Insurance Predeterminations – Not The Crystal Ball You Think They Are

Insurance companies are often thought of as a necessary evil. When patients need dental care, they will often ask for a predetermination to find out how much their plan will cover. What patients might miss is the fact that often times the insurance company can be a burden, an opponent that we may have to lock horns with, and the predetermination is a great example of how this can play out.

A predetermination is often confused with a pre-authorization. The pre-authorization was done many years ago, and was replaced with a predetermination in the mid 80’s. A pre-authorization was in most cases a guarantee of payment. Patients often believe that a predetermination is a guarantee of how much the insurance will cover (although it isn’t) — that’s why they are willing to wait for it. Insurance companies see this as an opportunity.

Insurance companies begin with the goal of taking in more money in premiums that they are paying out in dental fees. Their goal is to limit dental treatment and pay for as little as possible, which means they are often working against the needs of both the dentist, and their patients.

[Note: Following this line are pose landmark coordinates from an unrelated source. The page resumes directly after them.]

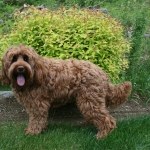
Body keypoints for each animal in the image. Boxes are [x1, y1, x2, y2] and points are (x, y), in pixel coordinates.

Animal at [1, 44, 132, 139]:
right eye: (13, 59)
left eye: (26, 58)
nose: (20, 68)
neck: (34, 75)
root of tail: (103, 73)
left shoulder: (38, 104)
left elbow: (36, 119)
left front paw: (32, 132)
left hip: (89, 99)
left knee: (106, 119)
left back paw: (102, 135)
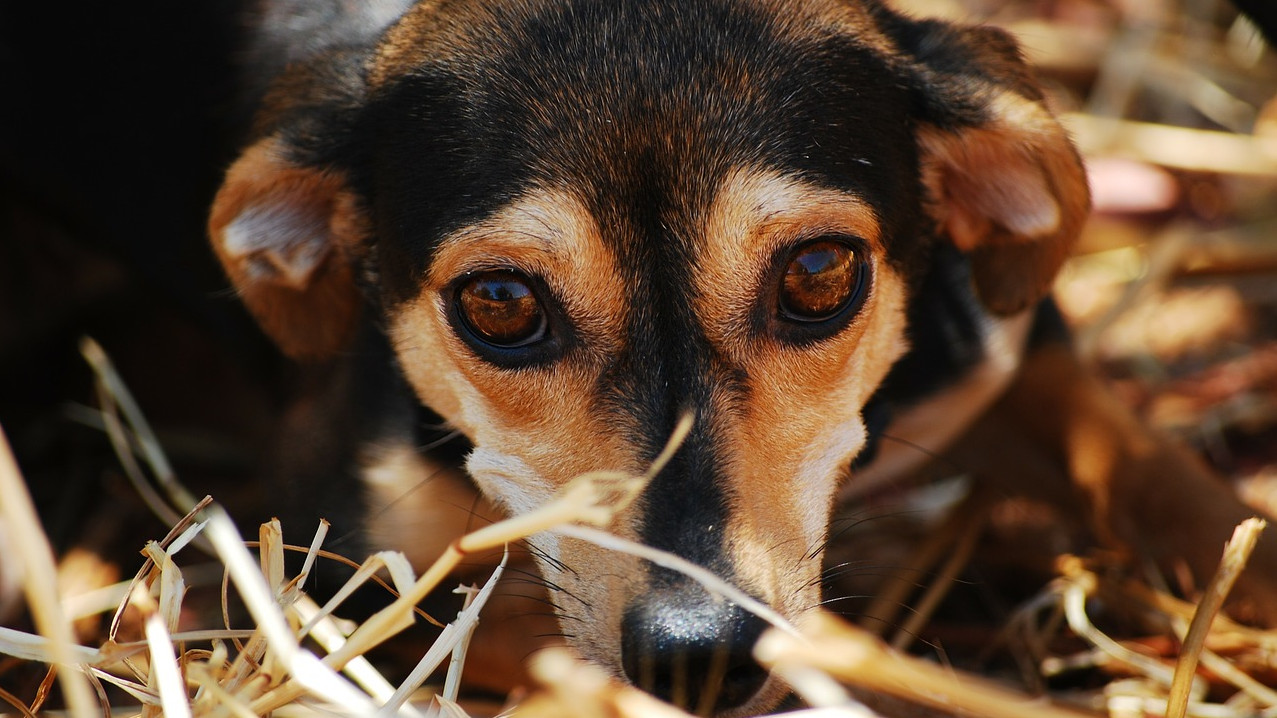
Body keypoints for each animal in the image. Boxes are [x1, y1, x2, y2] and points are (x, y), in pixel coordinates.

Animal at [204, 2, 1277, 710]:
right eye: (498, 305)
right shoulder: (349, 567)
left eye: (817, 272)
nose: (699, 655)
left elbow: (1168, 483)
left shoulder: (1009, 356)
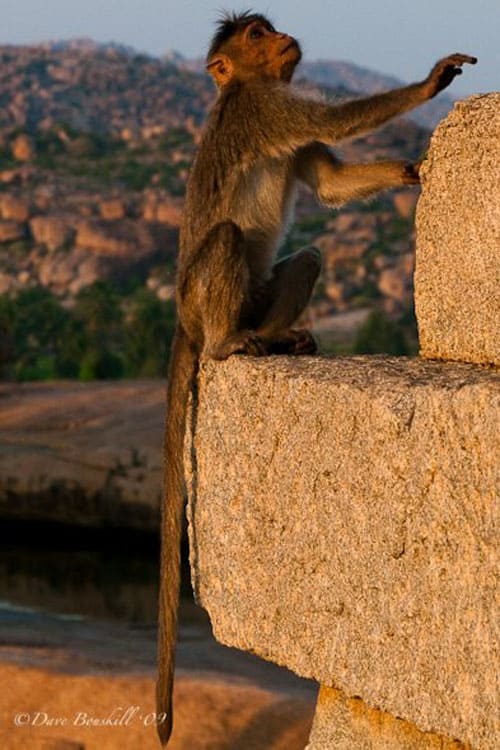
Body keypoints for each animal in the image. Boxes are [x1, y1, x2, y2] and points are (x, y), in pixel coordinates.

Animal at [157, 10, 476, 748]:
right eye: (255, 36)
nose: (284, 39)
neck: (243, 88)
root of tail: (186, 320)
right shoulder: (266, 110)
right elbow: (329, 122)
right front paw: (429, 84)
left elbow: (326, 186)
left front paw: (410, 168)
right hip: (203, 299)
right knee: (226, 239)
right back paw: (229, 345)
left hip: (257, 295)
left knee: (304, 257)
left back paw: (277, 337)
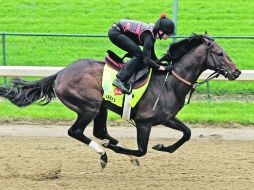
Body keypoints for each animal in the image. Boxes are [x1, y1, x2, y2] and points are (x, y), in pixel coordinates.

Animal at [0, 33, 240, 168]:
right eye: (220, 53)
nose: (237, 72)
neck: (170, 81)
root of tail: (60, 73)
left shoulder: (166, 118)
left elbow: (187, 133)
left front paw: (163, 147)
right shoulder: (144, 122)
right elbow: (141, 150)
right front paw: (125, 152)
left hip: (100, 108)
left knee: (99, 131)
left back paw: (110, 143)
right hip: (89, 106)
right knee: (75, 132)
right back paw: (104, 152)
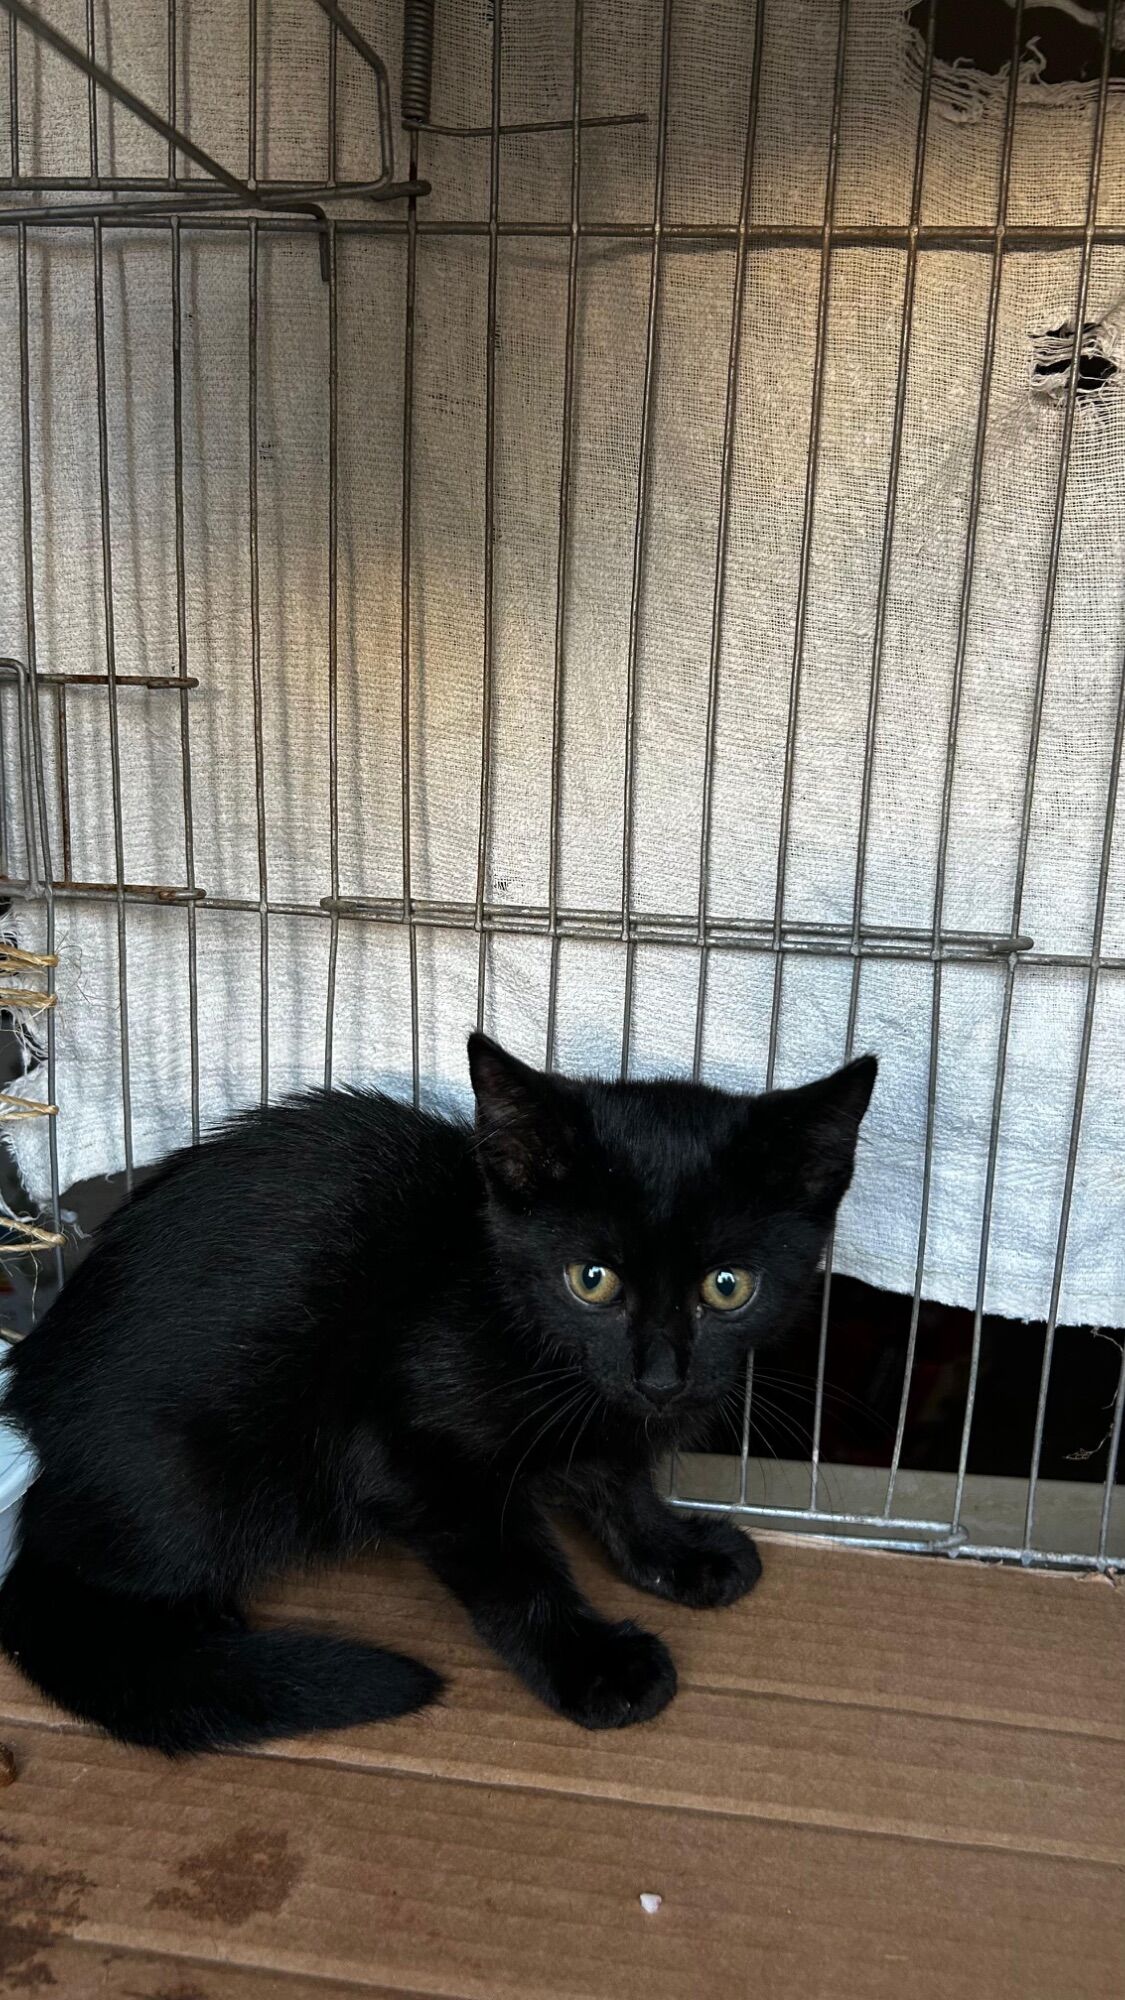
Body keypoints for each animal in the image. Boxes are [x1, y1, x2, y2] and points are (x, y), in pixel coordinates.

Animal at [0, 1031, 875, 1755]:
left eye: (727, 1287)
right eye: (591, 1280)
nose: (660, 1375)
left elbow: (620, 1483)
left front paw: (673, 1551)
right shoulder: (409, 1457)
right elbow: (517, 1569)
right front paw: (592, 1663)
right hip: (213, 1476)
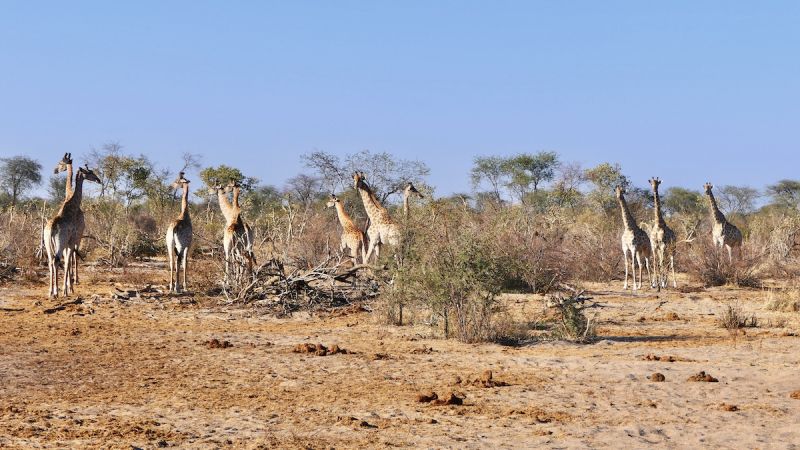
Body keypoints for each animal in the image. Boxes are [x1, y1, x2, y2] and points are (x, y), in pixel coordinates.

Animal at [43, 165, 101, 298]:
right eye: (90, 172)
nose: (98, 180)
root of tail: (52, 227)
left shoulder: (69, 243)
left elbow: (67, 260)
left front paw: (69, 287)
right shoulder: (73, 240)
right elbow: (69, 259)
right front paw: (67, 289)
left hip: (48, 244)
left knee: (50, 262)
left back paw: (50, 291)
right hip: (60, 244)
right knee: (56, 260)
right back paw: (56, 292)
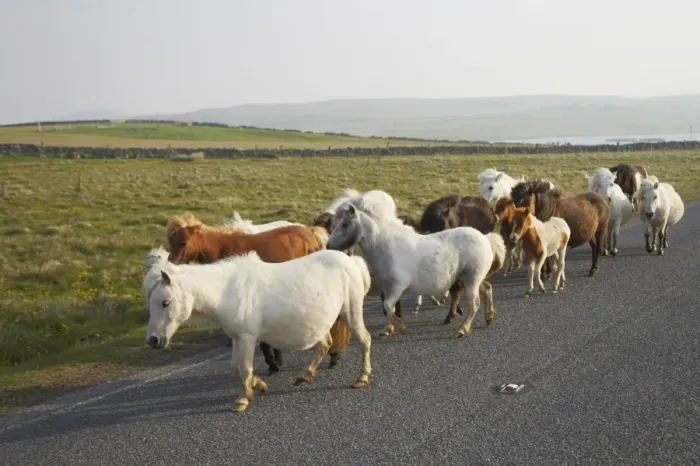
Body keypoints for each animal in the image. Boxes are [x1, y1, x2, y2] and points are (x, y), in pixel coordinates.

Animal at [144, 249, 373, 413]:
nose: (153, 340)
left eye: (165, 302)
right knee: (326, 344)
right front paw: (259, 385)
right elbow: (235, 368)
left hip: (351, 312)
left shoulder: (247, 337)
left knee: (365, 340)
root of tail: (352, 262)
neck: (226, 292)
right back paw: (304, 375)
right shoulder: (236, 337)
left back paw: (362, 378)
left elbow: (245, 368)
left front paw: (242, 399)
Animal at [165, 212, 351, 373]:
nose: (169, 266)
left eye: (183, 242)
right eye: (170, 241)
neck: (225, 249)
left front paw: (273, 362)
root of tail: (310, 233)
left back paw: (334, 355)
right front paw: (275, 360)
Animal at [326, 191, 499, 339]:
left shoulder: (397, 287)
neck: (385, 246)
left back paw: (463, 329)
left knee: (474, 303)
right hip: (471, 279)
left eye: (345, 224)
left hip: (471, 280)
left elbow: (388, 307)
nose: (328, 245)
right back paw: (489, 317)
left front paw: (400, 327)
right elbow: (388, 308)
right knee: (487, 288)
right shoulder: (388, 288)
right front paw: (387, 330)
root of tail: (484, 238)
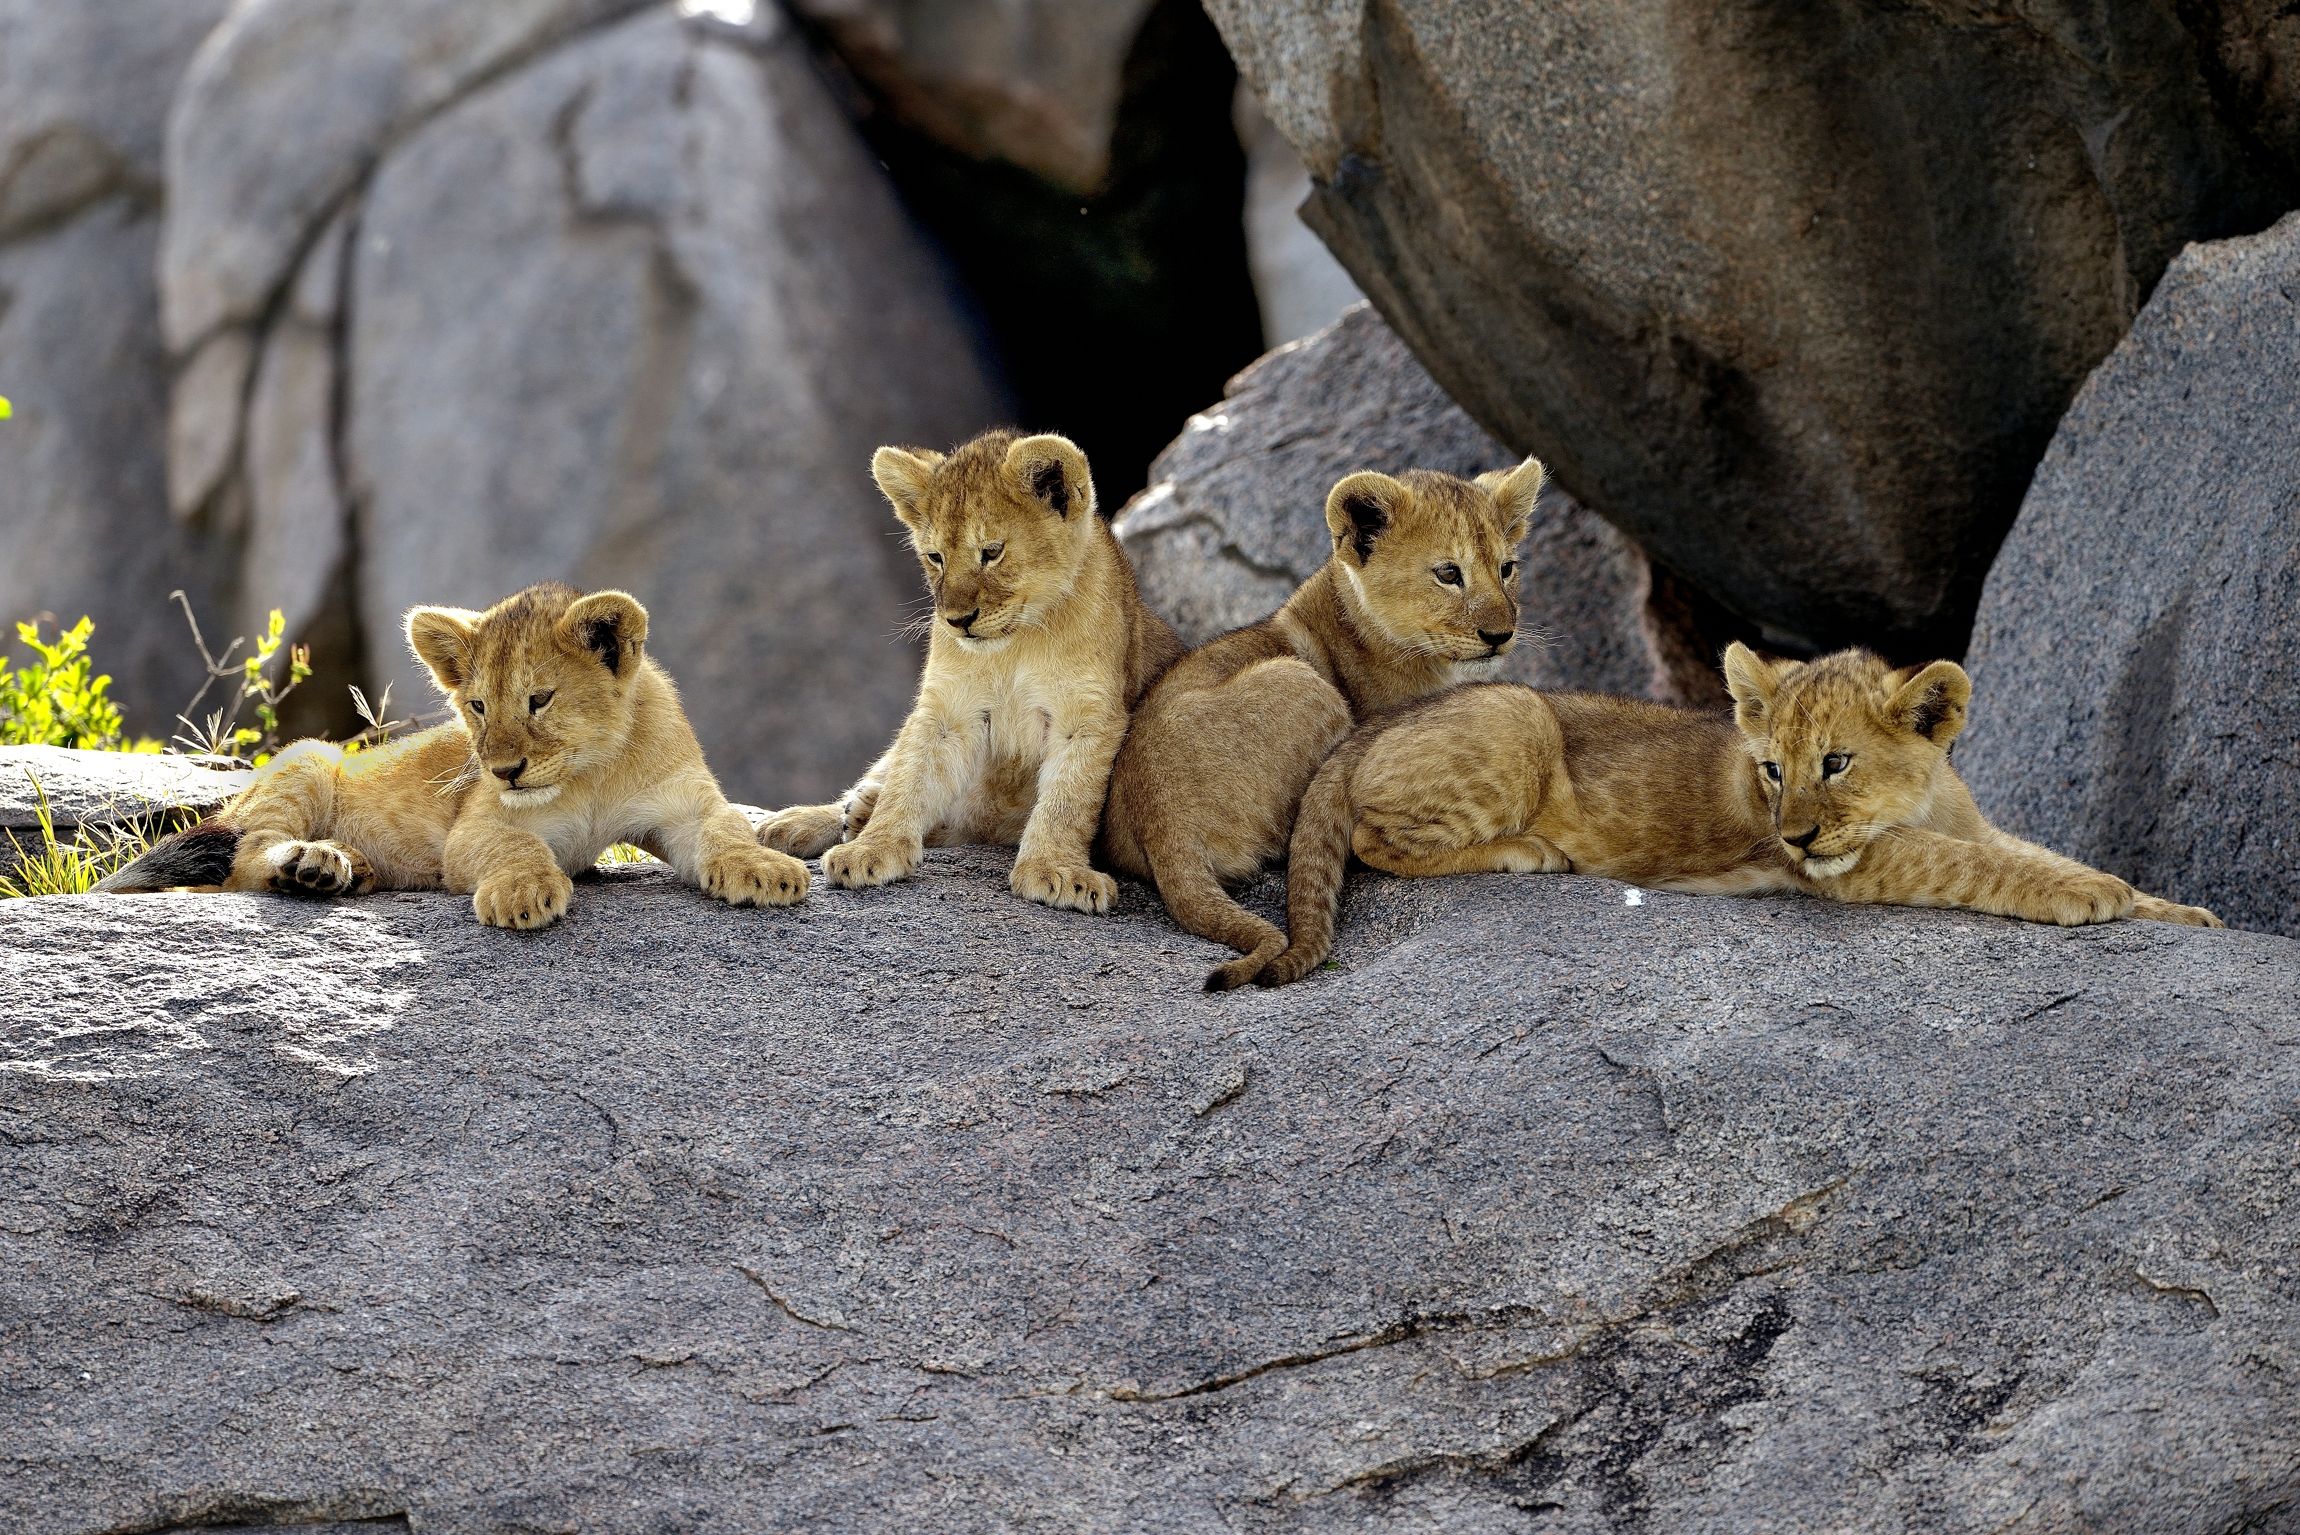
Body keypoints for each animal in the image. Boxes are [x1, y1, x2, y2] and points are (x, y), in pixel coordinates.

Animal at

The Potential Pitfalls of Pre-determinations:

It takes time.

This is often intentional, as it helps the insurance company make money. Patients often won’t commit to an appointment until they receive a predetermination, and in that time, patients slip through the cracks.

A patient may be in need of a crown that could stave off a root canal or tooth loss, but if it isn’t bringing them any pain, they may just forego treatment altogether, losing their sense of urgency after leaving your office. Insurance companies often want this to happen, as that is now a procedure they aren’t paying for.

It takes the dentist out of the decision making process.

In an ideal world, treatment will be between the dentist and the patient. If we decide to go the route of pre-determination, now a third party — with their own priorities — is rocking the boat. The insurance company usually isn’t in the business of looking out for the best interests of your patient.

If you seek a predetermination, the patient will usually base their decision on that information. The biggest problem with your patients basing their decisions on pre-determinations is…

Pre-determinations aren’t binding.

The biggest flaw with pre-determinations is that they don’t mean anything. Patients are forestalling treatment plans recommended by their providers to get a ballpark estimate of what the insurance company might decide to pay for.

Some plans might say they require pre-determinations, they can’t refuse treatment because of the absence of a predetermination. It is important for the patient to understand what they are (and how little they matter), in order to set realistic expectations.